WHAT YOU HAVE TO DO: Would you return the lines between the one holding "cars.k, 20: 130 -> 115" and the one holding "vandrivers, 20: 11 -> 9", inclusive, and only those, exactly as they stand in the listing below?

PROVIDED ENTRIES:
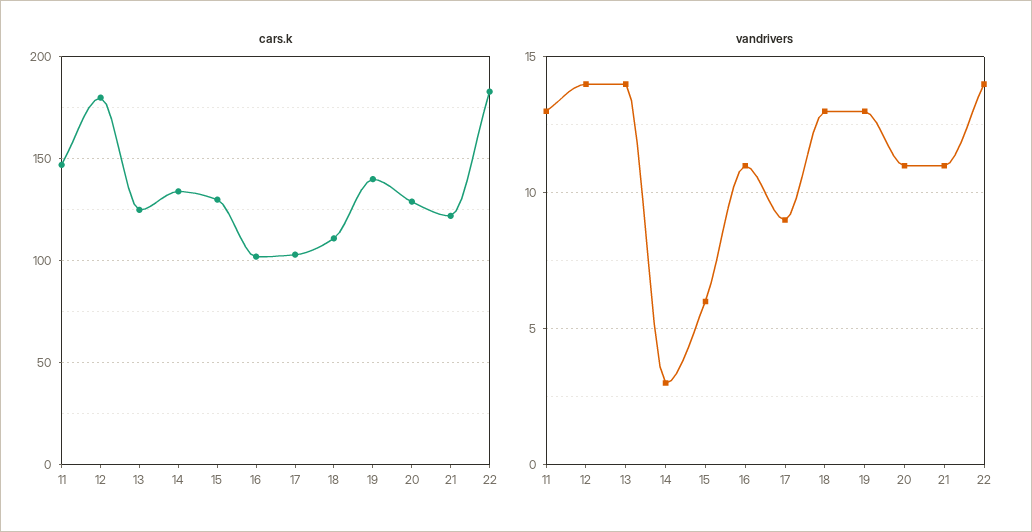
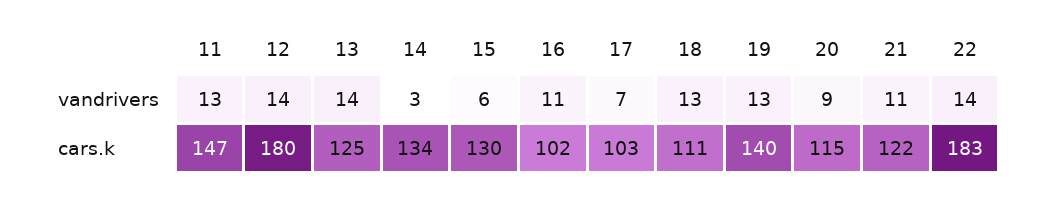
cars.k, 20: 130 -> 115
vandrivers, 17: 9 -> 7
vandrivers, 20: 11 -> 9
--
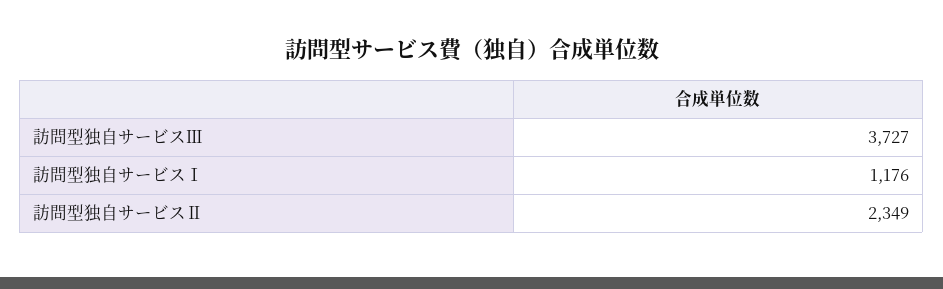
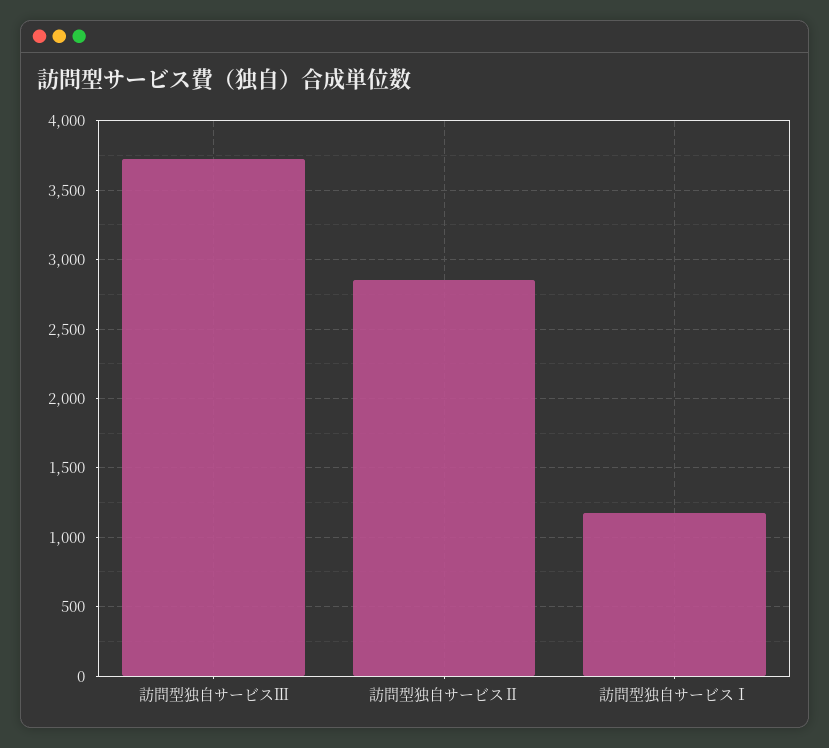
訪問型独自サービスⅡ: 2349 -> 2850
---
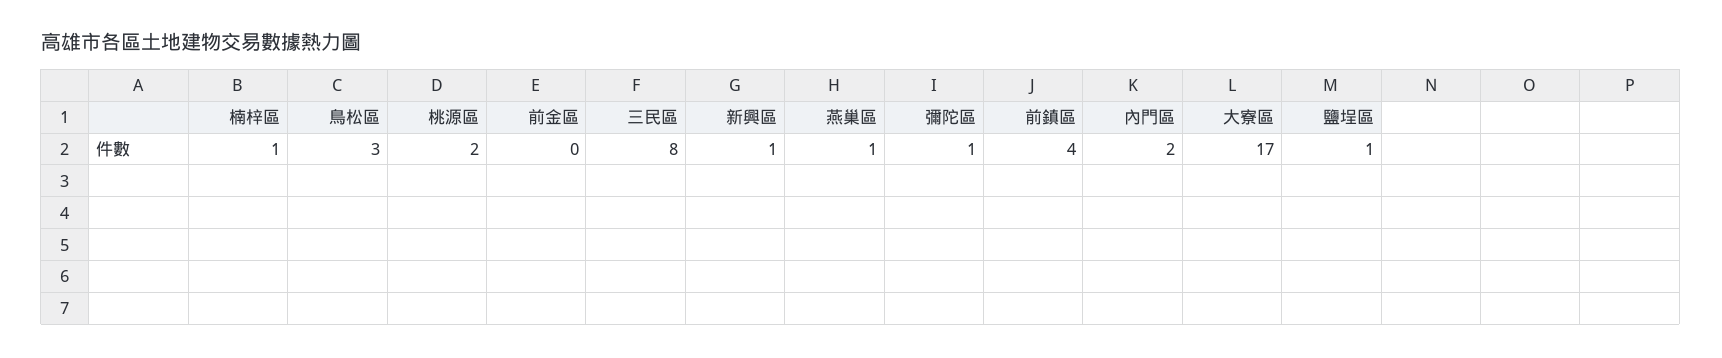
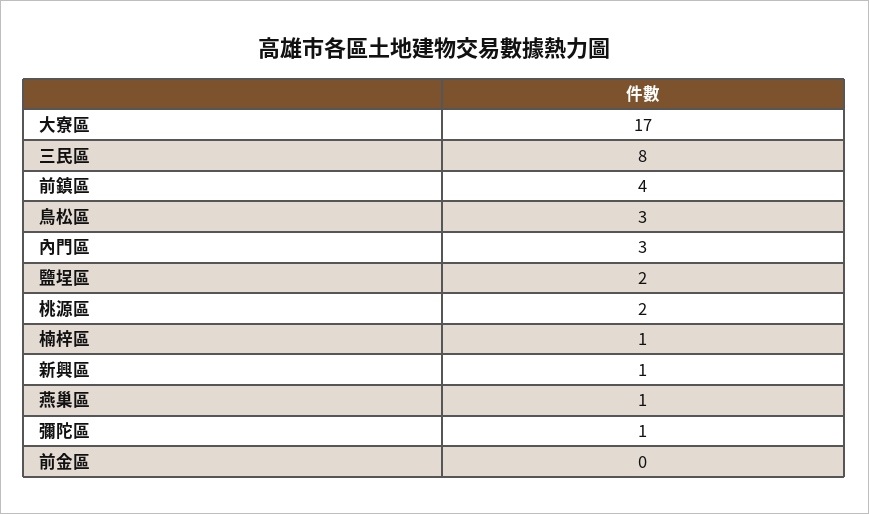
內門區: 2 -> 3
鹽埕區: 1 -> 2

EXERCISE ANSWER:
cars.k, 20: 130 -> 115
vandrivers, 17: 9 -> 7
vandrivers, 20: 11 -> 9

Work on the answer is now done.